▶ **Data taken from a collection**
···

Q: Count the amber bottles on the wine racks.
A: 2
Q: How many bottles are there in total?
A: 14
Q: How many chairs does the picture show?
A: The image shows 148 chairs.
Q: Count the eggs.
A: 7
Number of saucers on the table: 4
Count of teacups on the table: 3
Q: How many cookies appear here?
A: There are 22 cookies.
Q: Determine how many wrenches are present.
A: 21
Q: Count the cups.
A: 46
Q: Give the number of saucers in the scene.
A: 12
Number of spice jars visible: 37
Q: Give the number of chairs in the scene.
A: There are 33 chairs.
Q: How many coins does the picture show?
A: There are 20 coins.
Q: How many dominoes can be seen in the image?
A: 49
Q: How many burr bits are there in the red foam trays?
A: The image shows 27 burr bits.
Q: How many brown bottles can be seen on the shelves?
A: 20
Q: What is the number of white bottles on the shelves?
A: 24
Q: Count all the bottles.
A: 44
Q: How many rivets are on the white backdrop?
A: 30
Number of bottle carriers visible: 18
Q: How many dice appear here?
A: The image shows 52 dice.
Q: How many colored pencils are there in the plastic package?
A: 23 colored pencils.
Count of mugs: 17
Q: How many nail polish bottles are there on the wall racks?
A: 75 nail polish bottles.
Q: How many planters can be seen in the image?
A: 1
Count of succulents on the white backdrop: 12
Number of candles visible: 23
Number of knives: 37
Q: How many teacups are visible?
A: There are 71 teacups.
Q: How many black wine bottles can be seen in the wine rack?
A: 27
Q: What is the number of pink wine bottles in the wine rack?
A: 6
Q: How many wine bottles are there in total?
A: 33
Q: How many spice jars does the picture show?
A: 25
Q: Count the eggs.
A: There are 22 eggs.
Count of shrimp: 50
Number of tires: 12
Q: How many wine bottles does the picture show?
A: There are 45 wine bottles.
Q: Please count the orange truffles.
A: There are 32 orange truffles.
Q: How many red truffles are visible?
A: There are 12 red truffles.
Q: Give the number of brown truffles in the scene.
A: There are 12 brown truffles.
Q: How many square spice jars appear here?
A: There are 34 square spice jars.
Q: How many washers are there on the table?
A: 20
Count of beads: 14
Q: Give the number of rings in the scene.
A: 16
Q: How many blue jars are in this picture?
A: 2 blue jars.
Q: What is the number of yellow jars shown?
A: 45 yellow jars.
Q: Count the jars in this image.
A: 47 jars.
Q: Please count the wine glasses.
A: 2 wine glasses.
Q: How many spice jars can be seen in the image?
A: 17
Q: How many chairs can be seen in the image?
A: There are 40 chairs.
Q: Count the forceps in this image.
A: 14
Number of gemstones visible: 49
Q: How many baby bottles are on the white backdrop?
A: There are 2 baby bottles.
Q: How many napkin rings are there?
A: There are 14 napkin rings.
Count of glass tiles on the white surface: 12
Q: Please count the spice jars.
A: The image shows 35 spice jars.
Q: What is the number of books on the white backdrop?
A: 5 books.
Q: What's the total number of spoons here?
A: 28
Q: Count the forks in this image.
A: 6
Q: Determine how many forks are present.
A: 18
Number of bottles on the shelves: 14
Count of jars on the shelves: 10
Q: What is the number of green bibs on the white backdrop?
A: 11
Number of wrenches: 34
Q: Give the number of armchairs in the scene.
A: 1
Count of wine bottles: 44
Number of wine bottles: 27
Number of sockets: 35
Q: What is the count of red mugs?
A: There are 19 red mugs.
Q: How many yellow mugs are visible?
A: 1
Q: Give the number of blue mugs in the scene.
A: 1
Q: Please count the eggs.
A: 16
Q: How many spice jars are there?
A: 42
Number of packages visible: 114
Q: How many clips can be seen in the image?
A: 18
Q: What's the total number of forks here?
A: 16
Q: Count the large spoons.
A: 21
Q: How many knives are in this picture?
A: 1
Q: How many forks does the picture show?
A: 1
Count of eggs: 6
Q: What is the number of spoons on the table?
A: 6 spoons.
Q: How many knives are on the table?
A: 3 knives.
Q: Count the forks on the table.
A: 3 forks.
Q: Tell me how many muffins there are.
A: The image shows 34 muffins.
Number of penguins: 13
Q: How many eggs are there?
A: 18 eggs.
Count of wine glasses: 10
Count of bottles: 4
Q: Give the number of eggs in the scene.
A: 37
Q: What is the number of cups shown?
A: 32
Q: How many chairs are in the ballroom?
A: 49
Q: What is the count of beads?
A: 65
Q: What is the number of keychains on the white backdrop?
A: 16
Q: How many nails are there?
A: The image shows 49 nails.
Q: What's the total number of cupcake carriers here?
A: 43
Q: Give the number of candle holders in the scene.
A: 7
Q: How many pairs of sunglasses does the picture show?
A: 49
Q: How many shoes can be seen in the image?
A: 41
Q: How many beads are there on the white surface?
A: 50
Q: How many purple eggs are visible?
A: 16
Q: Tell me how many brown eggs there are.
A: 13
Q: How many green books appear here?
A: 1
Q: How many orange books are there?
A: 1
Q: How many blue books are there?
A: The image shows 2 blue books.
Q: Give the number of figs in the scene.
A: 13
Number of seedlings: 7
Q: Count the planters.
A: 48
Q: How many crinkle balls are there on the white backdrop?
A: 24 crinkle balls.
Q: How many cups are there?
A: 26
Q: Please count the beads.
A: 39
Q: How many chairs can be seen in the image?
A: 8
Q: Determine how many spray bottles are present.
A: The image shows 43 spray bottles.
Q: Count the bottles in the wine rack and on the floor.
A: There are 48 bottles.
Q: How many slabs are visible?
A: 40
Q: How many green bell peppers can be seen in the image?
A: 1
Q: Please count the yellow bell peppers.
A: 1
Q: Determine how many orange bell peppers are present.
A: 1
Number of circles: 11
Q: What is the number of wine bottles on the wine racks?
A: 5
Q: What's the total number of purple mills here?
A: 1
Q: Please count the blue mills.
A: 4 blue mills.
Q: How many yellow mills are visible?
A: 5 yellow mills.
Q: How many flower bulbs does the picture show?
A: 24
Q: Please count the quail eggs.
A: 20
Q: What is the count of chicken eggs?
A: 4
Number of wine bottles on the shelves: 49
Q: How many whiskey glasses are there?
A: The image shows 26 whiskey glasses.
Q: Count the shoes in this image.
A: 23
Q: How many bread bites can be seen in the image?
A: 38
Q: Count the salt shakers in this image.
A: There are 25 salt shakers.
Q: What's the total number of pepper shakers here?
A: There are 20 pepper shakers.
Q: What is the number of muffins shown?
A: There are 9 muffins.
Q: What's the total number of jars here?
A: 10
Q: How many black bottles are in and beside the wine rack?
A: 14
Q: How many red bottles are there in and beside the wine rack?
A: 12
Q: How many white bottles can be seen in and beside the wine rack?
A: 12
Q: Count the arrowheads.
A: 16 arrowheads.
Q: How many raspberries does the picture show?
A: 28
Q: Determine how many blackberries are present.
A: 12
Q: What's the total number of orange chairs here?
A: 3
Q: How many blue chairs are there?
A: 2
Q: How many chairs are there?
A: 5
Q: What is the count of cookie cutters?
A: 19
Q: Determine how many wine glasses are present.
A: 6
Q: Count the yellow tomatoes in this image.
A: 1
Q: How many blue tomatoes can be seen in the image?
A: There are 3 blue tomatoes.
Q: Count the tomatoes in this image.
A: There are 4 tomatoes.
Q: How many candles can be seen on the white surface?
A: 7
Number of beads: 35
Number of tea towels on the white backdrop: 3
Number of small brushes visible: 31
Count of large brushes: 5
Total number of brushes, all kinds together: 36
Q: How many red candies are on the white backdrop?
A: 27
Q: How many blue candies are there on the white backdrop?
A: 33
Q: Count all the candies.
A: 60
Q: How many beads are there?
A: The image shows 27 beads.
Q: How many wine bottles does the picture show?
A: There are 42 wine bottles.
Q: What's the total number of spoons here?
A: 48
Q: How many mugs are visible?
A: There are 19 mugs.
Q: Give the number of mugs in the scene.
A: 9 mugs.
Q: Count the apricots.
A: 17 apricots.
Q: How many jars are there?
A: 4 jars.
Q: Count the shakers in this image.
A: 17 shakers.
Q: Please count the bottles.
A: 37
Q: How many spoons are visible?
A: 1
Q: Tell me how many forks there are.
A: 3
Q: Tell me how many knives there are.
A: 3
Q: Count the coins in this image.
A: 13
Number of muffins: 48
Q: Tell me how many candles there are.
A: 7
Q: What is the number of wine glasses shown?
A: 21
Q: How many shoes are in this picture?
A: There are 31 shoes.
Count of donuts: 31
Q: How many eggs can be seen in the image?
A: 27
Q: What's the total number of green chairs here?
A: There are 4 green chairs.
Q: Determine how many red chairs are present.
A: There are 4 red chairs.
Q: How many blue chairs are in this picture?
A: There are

···

▶ **Written exercise**
Copy the rows above word for word, from the line with "Count of jars on the shelves: 10" to the line with "Number of penguins: 13", both lines included.

▶ **Expected output**
Count of jars on the shelves: 10
Q: What is the number of green bibs on the white backdrop?
A: 11
Number of wrenches: 34
Q: Give the number of armchairs in the scene.
A: 1
Count of wine bottles: 44
Number of wine bottles: 27
Number of sockets: 35
Q: What is the count of red mugs?
A: There are 19 red mugs.
Q: How many yellow mugs are visible?
A: 1
Q: Give the number of blue mugs in the scene.
A: 1
Q: Please count the eggs.
A: 16
Q: How many spice jars are there?
A: 42
Number of packages visible: 114
Q: How many clips can be seen in the image?
A: 18
Q: What's the total number of forks here?
A: 16
Q: Count the large spoons.
A: 21
Q: How many knives are in this picture?
A: 1
Q: How many forks does the picture show?
A: 1
Count of eggs: 6
Q: What is the number of spoons on the table?
A: 6 spoons.
Q: How many knives are on the table?
A: 3 knives.
Q: Count the forks on the table.
A: 3 forks.
Q: Tell me how many muffins there are.
A: The image shows 34 muffins.
Number of penguins: 13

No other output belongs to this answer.